Results: Alcock's canal was identified and accessed successfully in all patients, and percutaneously distended with contrast. Immediate amelioration of symptoms was achieved in 22 of 27 (81.5%) nerve blocks, and 15 of 19 (74.9%) total patients (VAS >2 decrease), effectively establishing the diagnosis of pudendal neuralgia. One patient (3.7%) reported permanent resolution of symptoms after a single nerve block. No complications occurred.
Conclusion: CT-guided pudendal nerve blocks provide diagnostic information in enigmatic cases of chronic pelvic pain and suspected pudendal neuralgia. The therapeutic efficacy of pudendal nerve blockade may provide temporizing beneficial effect or cure, and serve as an alternative to surgical nerve release.
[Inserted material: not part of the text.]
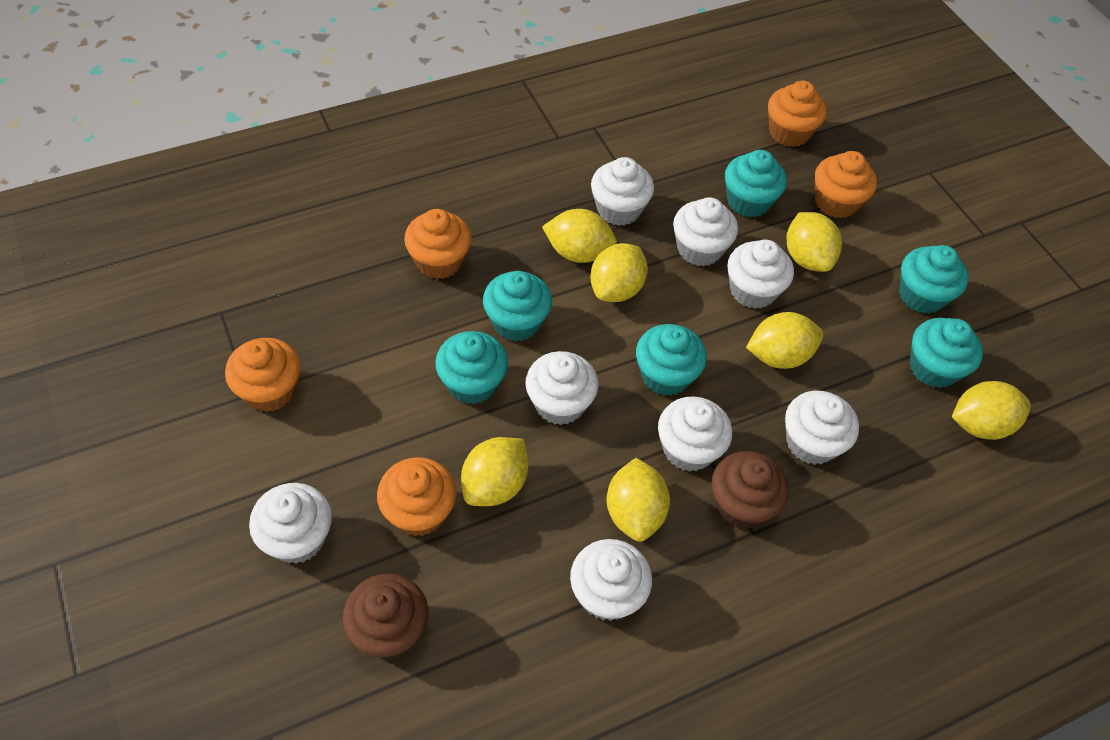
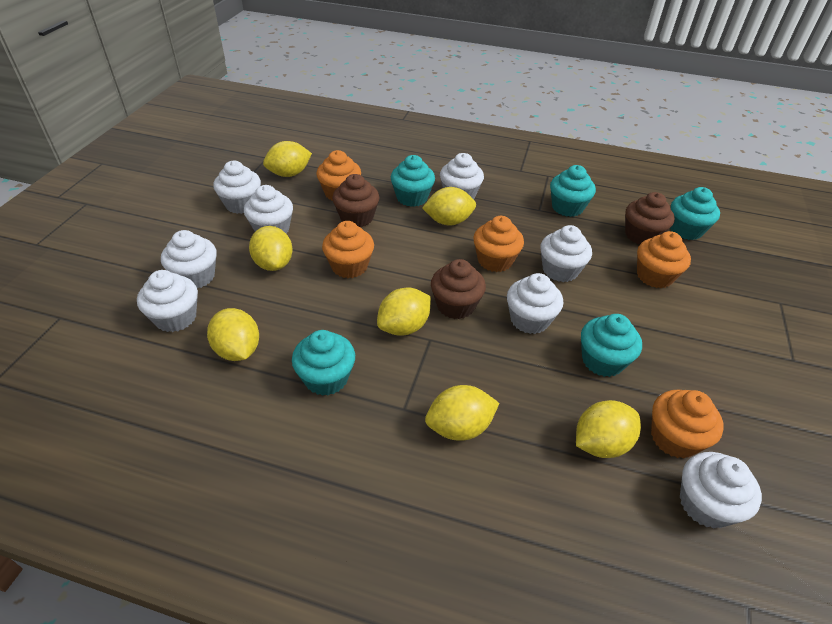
brown cupcake: 2 -> 3
turquoise cupcake: 6 -> 5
While early, results are promising and deserve further investigation.
260. Sonographic Shadowing from Viatorr TIPS Prosthesis: When Does it Disappear and Permit Assessment of Shunt Patency?
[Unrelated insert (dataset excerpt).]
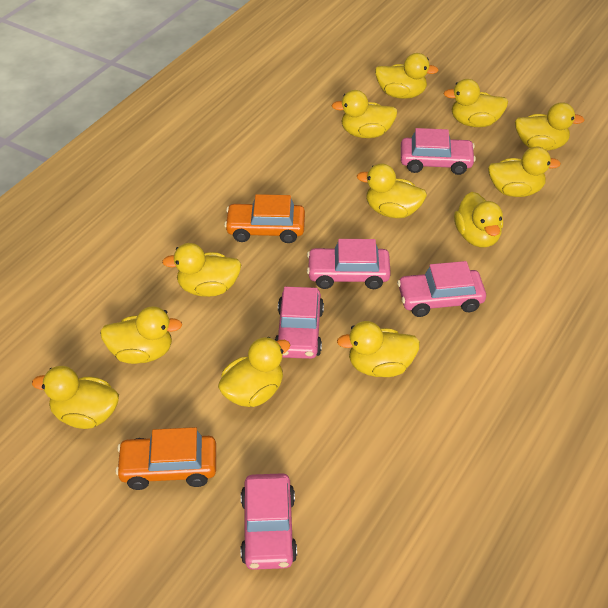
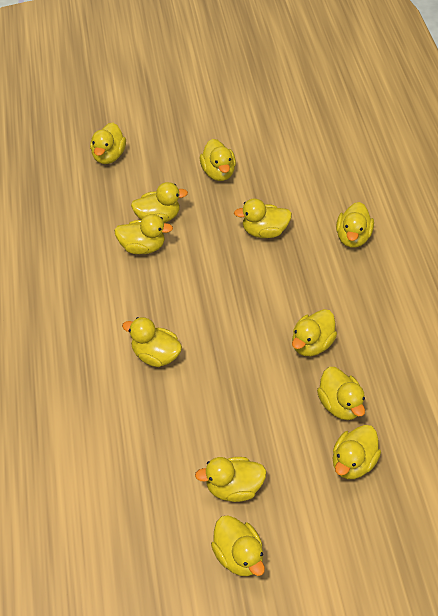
orange car: 2 -> 0
pink car: 5 -> 0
Sharp M. J.*; Smith J. C.; Broome D. R. Loma Linda University Medical Center, Loma Linda, CA
Address correspondence to M. Sharp (msharp{at}ahs.llumc.edu)
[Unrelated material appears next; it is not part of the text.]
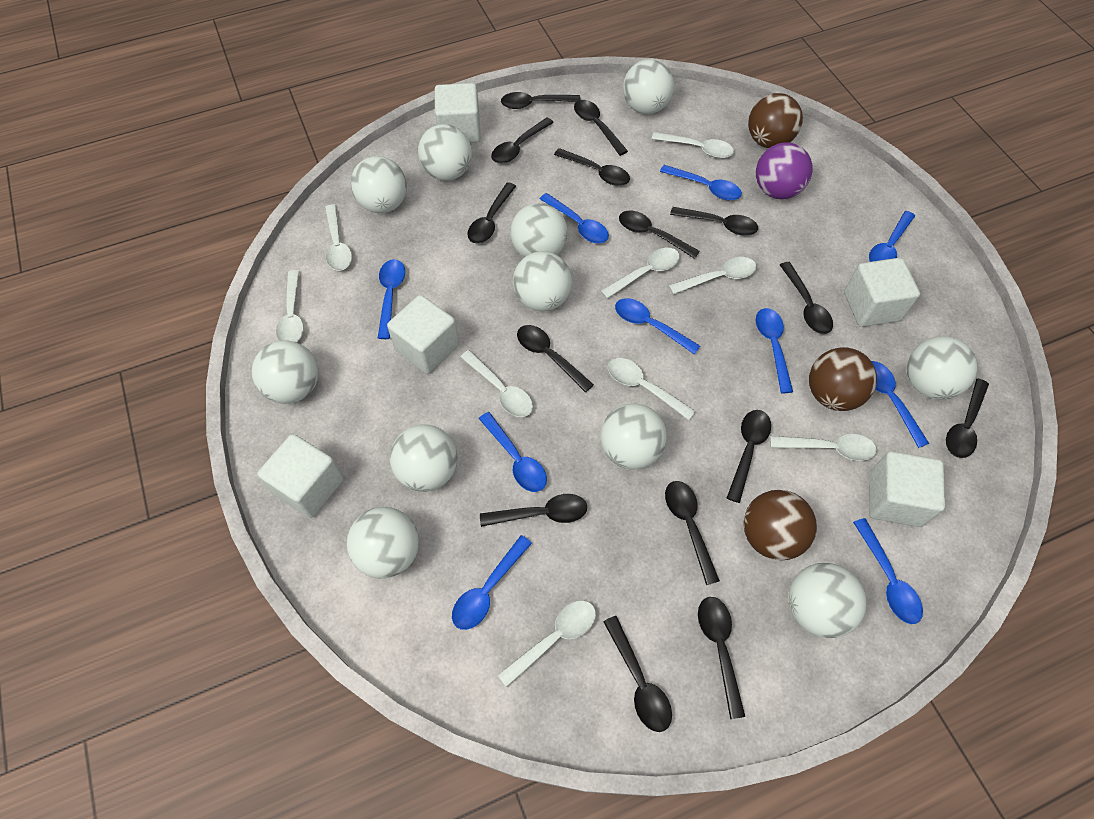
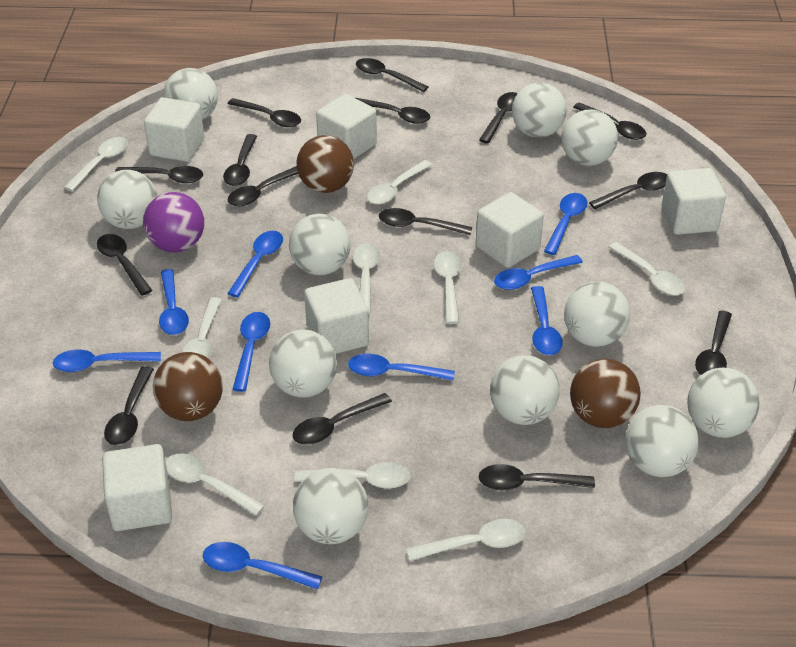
blue spoon: 10 -> 9
white cube: 5 -> 6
Objective: Viatorr-covered stents placed for transjugular intrahepatic portosystemic shunts (TIPS) cause acoustic shadowing which prevents Doppler assessment of shunt patency in the early post procedural period. The purpose of this study was to determine the optimal time for initial Doppler surveillance of Viatorr-covered stents for shunt patency.
Materials and Methods: Between October 2003 and September 2006, 52 consecutive patients underwent TIPS (n = 49) or direct intrahepatic portocaval shunt (DIPS) (n = 3) placement with a Viatorr-covered stent. 43 of these 52 patients had ultrasound (US) with color and spectral Doppler evaluation of the shunts performed at variable time periods, from 1 day to greater than 1 week post TIPS/DIPS. Nine patients were excluded from the study because of lack of adequate follow-up, patient demise, or alternative imaging was pursued. When acoustic shadowing from the covered stents did not allow detection of Doppler flow and when clinical situations warranted, further investigation of stent patency was performed with follow-up Doppler and/or imaging with CT, MRA or conventional portovenography. Using stent patency as the true positive and thrombosis as the true negative, the sensitivity and negative predictive value of Doppler for detection of stent patency were calculated at various time points after stent insertion.
Results: Forty-three patients had 55 ultrasound exams and confirmation of patency status either on initial US or other follow-up imaging. Doppler imaging was performed post stent deployment within 24 hours (n = 2), 24-48 hours (n = 23), 48-72 hours (n = 10), 72 hours-1 week (n = 4), and greater than 1 week (n = 16). Confirmatory CT, MRA or conventional portovenography follow-up was obtained in 14 patients. Sensitivities for flow within the stent graft at < 48 hours, 48-72 hours, and >72 hours were 62%, 70%, and 100%, respectively. Negative predictive values at < 48 hours, <72 hours, and >72 hours were 10%, 8%, and 100%.
Conclusion: Due to acoustic shadowing from entrapped air bubbles in the Viatorr-covered stent, shadowing may render Doppler US nondiagnostic up to 1-week post-deployment. Waiting greater than 72 hours post-deployment for initial US interrogation offers the highest sensitivity and negative predictive value for determining shunt patency.